[Saved entries]
>>>>

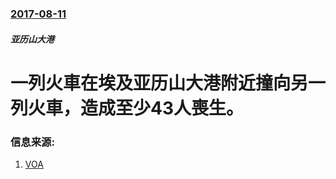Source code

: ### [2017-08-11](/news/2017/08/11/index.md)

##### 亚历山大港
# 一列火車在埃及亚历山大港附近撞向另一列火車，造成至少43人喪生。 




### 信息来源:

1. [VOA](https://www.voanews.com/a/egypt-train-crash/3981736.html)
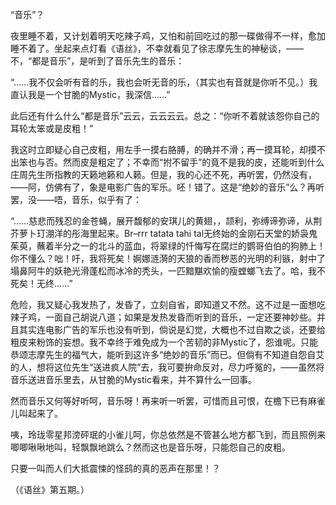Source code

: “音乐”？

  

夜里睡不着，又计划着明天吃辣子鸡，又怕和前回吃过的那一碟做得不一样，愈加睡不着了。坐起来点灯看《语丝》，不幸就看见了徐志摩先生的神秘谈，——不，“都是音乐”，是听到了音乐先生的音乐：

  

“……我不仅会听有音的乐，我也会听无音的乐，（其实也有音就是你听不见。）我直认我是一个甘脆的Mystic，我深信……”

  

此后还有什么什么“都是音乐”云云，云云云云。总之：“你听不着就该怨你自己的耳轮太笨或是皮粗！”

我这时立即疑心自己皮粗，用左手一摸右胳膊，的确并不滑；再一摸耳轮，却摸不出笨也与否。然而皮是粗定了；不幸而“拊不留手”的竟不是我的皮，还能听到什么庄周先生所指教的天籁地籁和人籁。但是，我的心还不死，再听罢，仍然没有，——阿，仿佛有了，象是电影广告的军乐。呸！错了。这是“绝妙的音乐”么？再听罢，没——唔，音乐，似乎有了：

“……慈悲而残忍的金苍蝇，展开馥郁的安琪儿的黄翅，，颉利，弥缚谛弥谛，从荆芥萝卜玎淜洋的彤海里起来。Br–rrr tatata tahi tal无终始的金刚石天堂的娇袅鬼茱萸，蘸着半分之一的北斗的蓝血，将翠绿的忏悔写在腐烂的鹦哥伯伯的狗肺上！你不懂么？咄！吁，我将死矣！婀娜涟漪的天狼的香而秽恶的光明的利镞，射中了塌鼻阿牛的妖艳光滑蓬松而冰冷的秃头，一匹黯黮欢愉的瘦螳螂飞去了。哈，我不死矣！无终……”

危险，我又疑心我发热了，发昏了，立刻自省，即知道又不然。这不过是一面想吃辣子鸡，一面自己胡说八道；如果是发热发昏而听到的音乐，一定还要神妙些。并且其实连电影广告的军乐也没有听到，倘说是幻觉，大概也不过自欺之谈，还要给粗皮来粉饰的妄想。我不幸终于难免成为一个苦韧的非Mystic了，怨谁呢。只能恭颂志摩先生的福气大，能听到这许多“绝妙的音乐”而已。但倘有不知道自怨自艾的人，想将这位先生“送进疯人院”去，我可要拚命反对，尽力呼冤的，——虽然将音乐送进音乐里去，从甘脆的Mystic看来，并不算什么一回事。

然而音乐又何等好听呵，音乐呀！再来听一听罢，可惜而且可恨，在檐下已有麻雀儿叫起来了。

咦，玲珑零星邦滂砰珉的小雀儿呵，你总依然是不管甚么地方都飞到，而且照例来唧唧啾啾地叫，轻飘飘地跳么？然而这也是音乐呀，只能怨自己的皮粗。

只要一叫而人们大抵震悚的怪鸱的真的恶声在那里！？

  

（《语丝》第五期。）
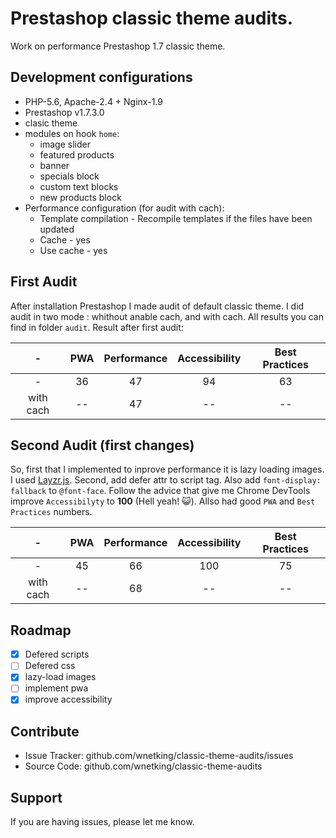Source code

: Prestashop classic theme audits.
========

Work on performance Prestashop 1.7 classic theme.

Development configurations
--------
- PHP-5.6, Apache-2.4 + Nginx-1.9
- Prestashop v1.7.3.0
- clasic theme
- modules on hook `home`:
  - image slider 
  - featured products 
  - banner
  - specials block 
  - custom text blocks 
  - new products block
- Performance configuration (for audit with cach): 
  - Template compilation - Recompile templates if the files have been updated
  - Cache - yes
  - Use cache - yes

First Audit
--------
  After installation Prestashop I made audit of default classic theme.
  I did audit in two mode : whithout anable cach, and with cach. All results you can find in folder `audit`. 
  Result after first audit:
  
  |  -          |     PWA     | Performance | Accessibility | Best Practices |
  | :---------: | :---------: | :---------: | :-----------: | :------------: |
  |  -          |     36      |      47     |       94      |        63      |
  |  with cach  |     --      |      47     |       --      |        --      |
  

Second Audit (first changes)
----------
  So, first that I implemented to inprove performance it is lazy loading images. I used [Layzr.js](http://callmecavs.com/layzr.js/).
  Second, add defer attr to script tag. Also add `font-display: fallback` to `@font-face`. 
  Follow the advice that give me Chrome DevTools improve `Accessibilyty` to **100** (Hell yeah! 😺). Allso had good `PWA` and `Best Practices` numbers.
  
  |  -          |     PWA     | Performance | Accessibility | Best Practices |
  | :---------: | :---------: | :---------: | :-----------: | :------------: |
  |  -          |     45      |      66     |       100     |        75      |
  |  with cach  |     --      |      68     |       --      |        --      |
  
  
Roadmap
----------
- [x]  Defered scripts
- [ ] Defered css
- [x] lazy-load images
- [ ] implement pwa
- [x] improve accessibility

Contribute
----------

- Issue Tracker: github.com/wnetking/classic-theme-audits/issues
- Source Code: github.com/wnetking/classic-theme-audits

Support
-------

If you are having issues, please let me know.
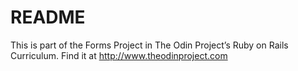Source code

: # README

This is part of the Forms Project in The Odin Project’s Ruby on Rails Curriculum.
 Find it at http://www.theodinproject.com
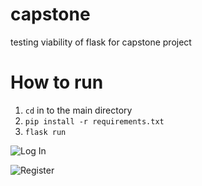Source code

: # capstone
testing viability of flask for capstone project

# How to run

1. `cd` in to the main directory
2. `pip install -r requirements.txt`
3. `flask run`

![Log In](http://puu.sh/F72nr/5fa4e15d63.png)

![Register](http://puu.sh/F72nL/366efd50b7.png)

<<<<

Print the data exactly as written, dropping any images it holds.

Solution to the exercise:
Source code

: ### [2017-08-11](/news/2017/08/11/index.md)

##### 亚历山大港
# 一列火車在埃及亚历山大港附近撞向另一列火車，造成至少43人喪生。 




### 信息来源:

1. [VOA](https://www.voanews.com/a/egypt-train-crash/3981736.html)
Source code

: “音乐”？

  

夜里睡不着，又计划着明天吃辣子鸡，又怕和前回吃过的那一碟做得不一样，愈加睡不着了。坐起来点灯看《语丝》，不幸就看见了徐志摩先生的神秘谈，——不，“都是音乐”，是听到了音乐先生的音乐：

  

“……我不仅会听有音的乐，我也会听无音的乐，（其实也有音就是你听不见。）我直认我是一个甘脆的Mystic，我深信……”

  

此后还有什么什么“都是音乐”云云，云云云云。总之：“你听不着就该怨你自己的耳轮太笨或是皮粗！”

我这时立即疑心自己皮粗，用左手一摸右胳膊，的确并不滑；再一摸耳轮，却摸不出笨也与否。然而皮是粗定了；不幸而“拊不留手”的竟不是我的皮，还能听到什么庄周先生所指教的天籁地籁和人籁。但是，我的心还不死，再听罢，仍然没有，——阿，仿佛有了，象是电影广告的军乐。呸！错了。这是“绝妙的音乐”么？再听罢，没——唔，音乐，似乎有了：

“……慈悲而残忍的金苍蝇，展开馥郁的安琪儿的黄翅，，颉利，弥缚谛弥谛，从荆芥萝卜玎淜洋的彤海里起来。Br–rrr tatata tahi tal无终始的金刚石天堂的娇袅鬼茱萸，蘸着半分之一的北斗的蓝血，将翠绿的忏悔写在腐烂的鹦哥伯伯的狗肺上！你不懂么？咄！吁，我将死矣！婀娜涟漪的天狼的香而秽恶的光明的利镞，射中了塌鼻阿牛的妖艳光滑蓬松而冰冷的秃头，一匹黯黮欢愉的瘦螳螂飞去了。哈，我不死矣！无终……”

危险，我又疑心我发热了，发昏了，立刻自省，即知道又不然。这不过是一面想吃辣子鸡，一面自己胡说八道；如果是发热发昏而听到的音乐，一定还要神妙些。并且其实连电影广告的军乐也没有听到，倘说是幻觉，大概也不过自欺之谈，还要给粗皮来粉饰的妄想。我不幸终于难免成为一个苦韧的非Mystic了，怨谁呢。只能恭颂志摩先生的福气大，能听到这许多“绝妙的音乐”而已。但倘有不知道自怨自艾的人，想将这位先生“送进疯人院”去，我可要拚命反对，尽力呼冤的，——虽然将音乐送进音乐里去，从甘脆的Mystic看来，并不算什么一回事。

然而音乐又何等好听呵，音乐呀！再来听一听罢，可惜而且可恨，在檐下已有麻雀儿叫起来了。

咦，玲珑零星邦滂砰珉的小雀儿呵，你总依然是不管甚么地方都飞到，而且照例来唧唧啾啾地叫，轻飘飘地跳么？然而这也是音乐呀，只能怨自己的皮粗。

只要一叫而人们大抵震悚的怪鸱的真的恶声在那里！？

  

（《语丝》第五期。）
Source code

: Prestashop classic theme audits.
========

Work on performance Prestashop 1.7 classic theme.

Development configurations
--------
- PHP-5.6, Apache-2.4 + Nginx-1.9
- Prestashop v1.7.3.0
- clasic theme
- modules on hook `home`:
  - image slider 
  - featured products 
  - banner
  - specials block 
  - custom text blocks 
  - new products block
- Performance configuration (for audit with cach): 
  - Template compilation - Recompile templates if the files have been updated
  - Cache - yes
  - Use cache - yes

First Audit
--------
  After installation Prestashop I made audit of default classic theme.
  I did audit in two mode : whithout anable cach, and with cach. All results you can find in folder `audit`. 
  Result after first audit:
  
  |  -          |     PWA     | Performance | Accessibility | Best Practices |
  | :---------: | :---------: | :---------: | :-----------: | :------------: |
  |  -          |     36      |      47     |       94      |        63      |
  |  with cach  |     --      |      47     |       --      |        --      |
  

Second Audit (first changes)
----------
  So, first that I implemented to inprove performance it is lazy loading images. I used [Layzr.js](http://callmecavs.com/layzr.js/).
  Second, add defer attr to script tag. Also add `font-display: fallback` to `@font-face`. 
  Follow the advice that give me Chrome DevTools improve `Accessibilyty` to **100** (Hell yeah! 😺). Allso had good `PWA` and `Best Practices` numbers.
  
  |  -          |     PWA     | Performance | Accessibility | Best Practices |
  | :---------: | :---------: | :---------: | :-----------: | :------------: |
  |  -          |     45      |      66     |       100     |        75      |
  |  with cach  |     --      |      68     |       --      |        --      |
  
  
Roadmap
----------
- [x]  Defered scripts
- [ ] Defered css
- [x] lazy-load images
- [ ] implement pwa
- [x] improve accessibility

Contribute
----------

- Issue Tracker: github.com/wnetking/classic-theme-audits/issues
- Source Code: github.com/wnetking/classic-theme-audits

Support
-------

If you are having issues, please let me know.
Source code

: # README

This is part of the Forms Project in The Odin Project’s Ruby on Rails Curriculum.
 Find it at http://www.theodinproject.com
Source code

: # capstone
testing viability of flask for capstone project

# How to run

1. `cd` in to the main directory
2. `pip install -r requirements.txt`
3. `flask run`

![Log In](http://puu.sh/F72nr/5fa4e15d63.png)

![Register](http://puu.sh/F72nL/366efd50b7.png)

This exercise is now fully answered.